To be done:
A: In the mailing list thread, what does Alan Modra say about the case where shnum == 1?
B: From the entries, output as a numbered list every line from the one containing "blue arrow: rotated 6 degrees clockwise" through the end of the entries. Omit blank lines and the pictures.

═════ Text ═════

No, I don't think so.  An object with shnum 0 or 1 is a valid ELF file
as far as I known.

> > +  unsigned int i = start;
> > +  do
> >      {
> > +      const unsigned char* p = pshdrs + i * This::shdr_size;
> > ...
> > +    } while ((i = i + 1 == shnum ? 1 : i + 1) != start);
> >  }
> 
> Not a fan of that do...while loop. (Hmmm, what happens if shnum == 1?)

shnum == 1 is excluded earlier.

> At the least, the condition could use an extra pair of parens to make
> it more readable. I think I'd prefer the original for loop, running
> from 1..shnum, but add the bias and calculate p at the top of the
> loop.

Huh, I first wrote a patch that used the original for loop and decided
it was cleaner to use do {} while().  You need an extra variable too,
which probably will not be eliminated by a compiler.

  if (start == 0)
    start = 1;
  for (unsigned int i = 1; i < shnum; ++i)
    {
      unsigned int rel_shndx = i + start - 1;
      if (rel_shndx >= shnum)
	rel_shndx = i - shnum + 1;
      const unsigned char* p = pshdrs + rel_shndx * This::shdr_size;

If I keep the do..while, where did you want the parens?  Like this?

    } while ((i = (i + 1 == shnum) ? 1 : i + 1) != start);

Now that you've seen the for loop option, which do you prefer?

-- 
Alan Modra
Australia Development Lab, IBM

^ permalink raw reply	[flat|nested] 7+ messages in thread

* Re: [GOLD] PowerPC64 TOC indirect to TOC relative code editing
  2017-01-09 22:21   ` Alan Modra
@ 2017-01-09 22:28     ` Cary Coutant
  2017-01-10  3:00       ` Cary Coutant
  0 siblings, 1 reply; 7+ messages in thread
From: Cary Coutant @ 2017-01-09 22:28 UTC (permalink / raw)
  To: Alan Modra; +Cc: Binutils

> Huh, I first wrote a patch that used the original for loop and decided
> it was cleaner to use do {} while().  You need an extra variable too,
> which probably will not be eliminated by a compiler.
>
>   if (start == 0)
>     start = 1;
>   for (unsigned int i = 1; i < shnum; ++i)
>     {
>       unsigned int rel_shndx = i + start - 1;
>       if (rel_shndx >= shnum)
>         rel_shndx = i - shnum + 1;
>       const unsigned char* p = pshdrs + rel_shndx * This::shdr_size;
>
> If I keep the do..while, where did you want the parens?  Like this?
>
>     } while ((i = (i + 1 == shnum) ? 1 : i + 1) != start);
>
> Now that you've seen the for loop option, which do you prefer?

Let me think about this. I'm thinking of something a bit more
ambitious (but just a bit).

-cary

^ permalink raw reply	[flat|nested] 7+ messages in thread

* Re: [GOLD] PowerPC64 TOC indirect to TOC relative code editing
  2017-01-09 22:28     ` Cary Coutant
@ 2017-01-10  3:00       ` Cary Coutant
  2017-01-10 12:12         ` Alan Modra
  0 siblings, 1 reply; 7+ messages in thread
From: Cary Coutant @ 2017-01-10  3:00 UTC (permalink / raw)

═════ Given data ═════

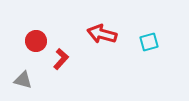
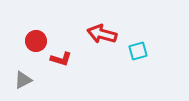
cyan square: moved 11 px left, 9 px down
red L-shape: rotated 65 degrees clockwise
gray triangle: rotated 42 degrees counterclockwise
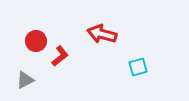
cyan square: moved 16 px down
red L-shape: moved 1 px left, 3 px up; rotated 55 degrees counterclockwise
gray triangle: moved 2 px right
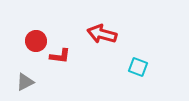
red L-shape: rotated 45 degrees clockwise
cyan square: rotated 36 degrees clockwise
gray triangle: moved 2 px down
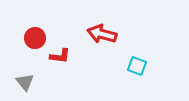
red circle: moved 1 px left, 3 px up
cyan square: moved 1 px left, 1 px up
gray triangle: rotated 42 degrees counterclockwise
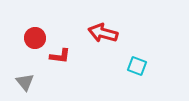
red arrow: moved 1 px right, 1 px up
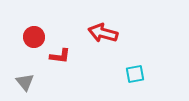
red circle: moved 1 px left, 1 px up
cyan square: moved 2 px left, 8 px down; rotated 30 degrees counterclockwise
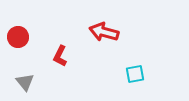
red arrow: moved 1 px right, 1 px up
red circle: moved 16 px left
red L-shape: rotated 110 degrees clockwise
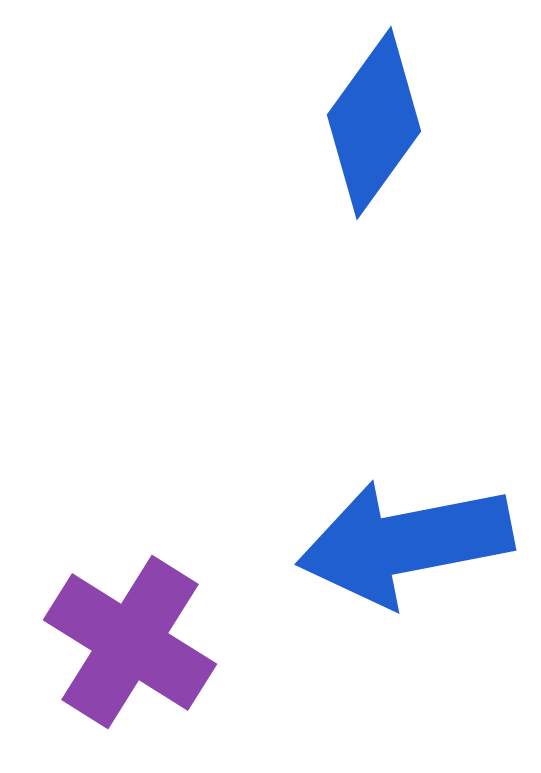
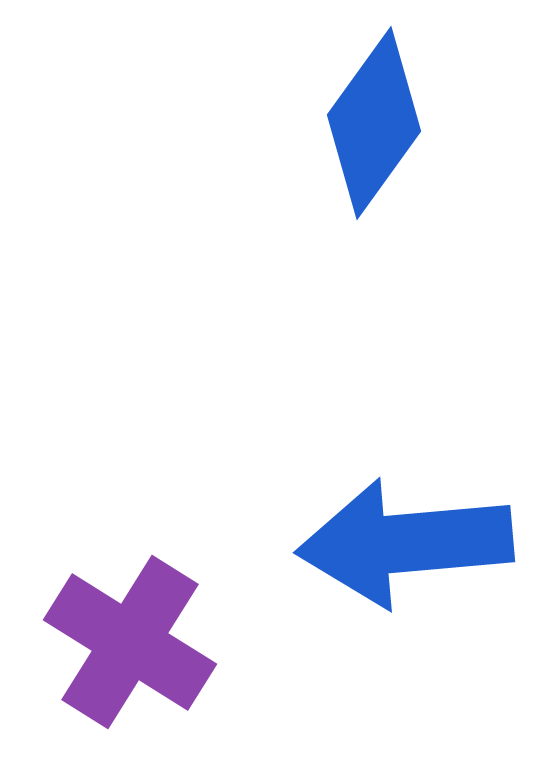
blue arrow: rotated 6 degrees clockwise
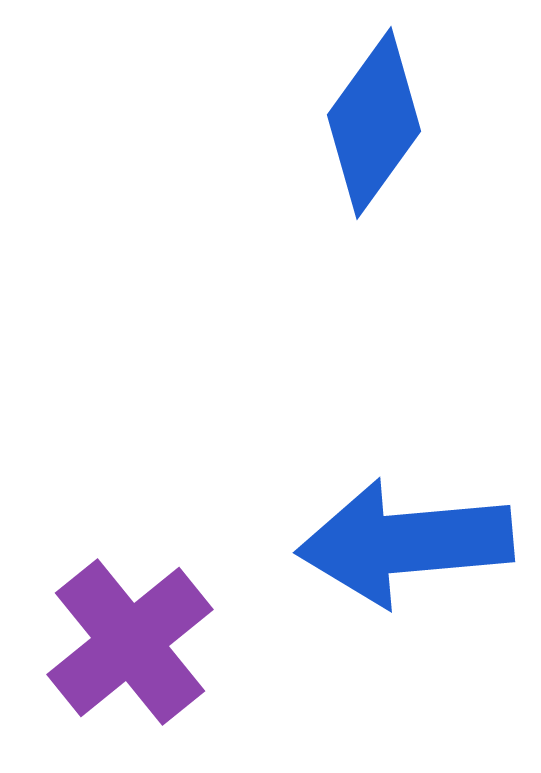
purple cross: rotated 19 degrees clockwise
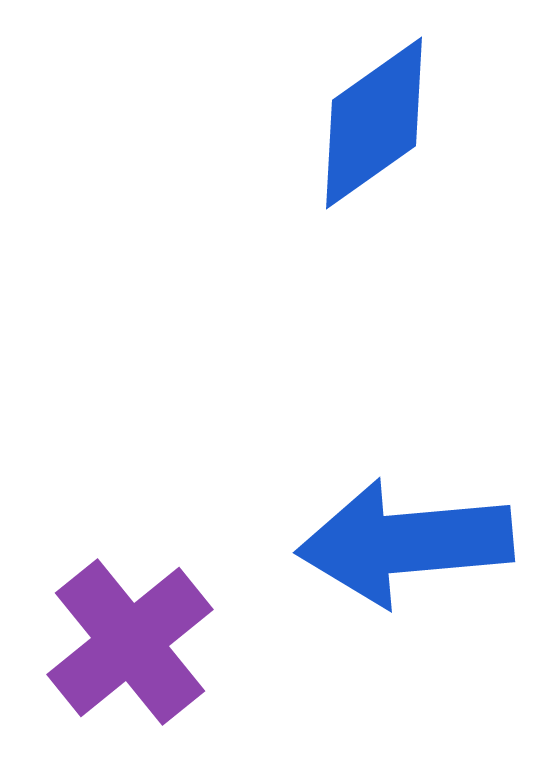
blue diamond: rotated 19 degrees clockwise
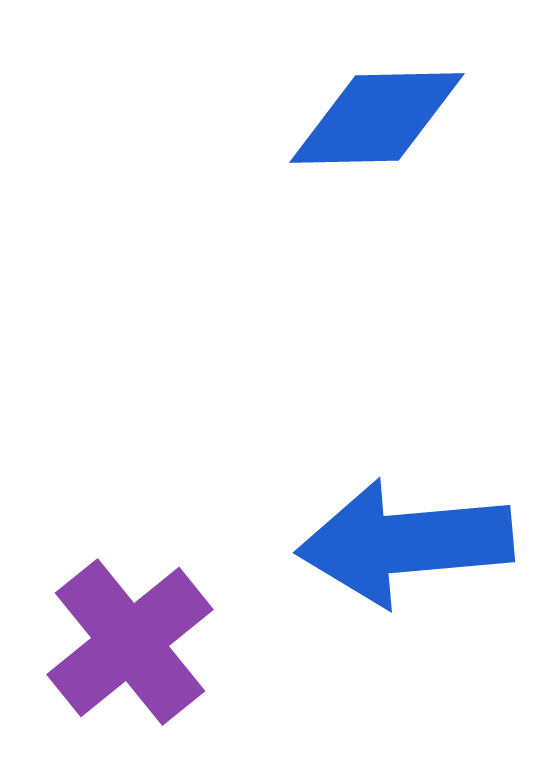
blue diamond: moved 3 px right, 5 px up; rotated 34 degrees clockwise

═════

Answers per task:
A: It is excluded earlier.

B:
1. blue arrow: rotated 6 degrees clockwise
2. purple cross: rotated 19 degrees clockwise
3. blue diamond: rotated 19 degrees clockwise
4. blue diamond: moved 3 px right, 5 px up; rotated 34 degrees clockwise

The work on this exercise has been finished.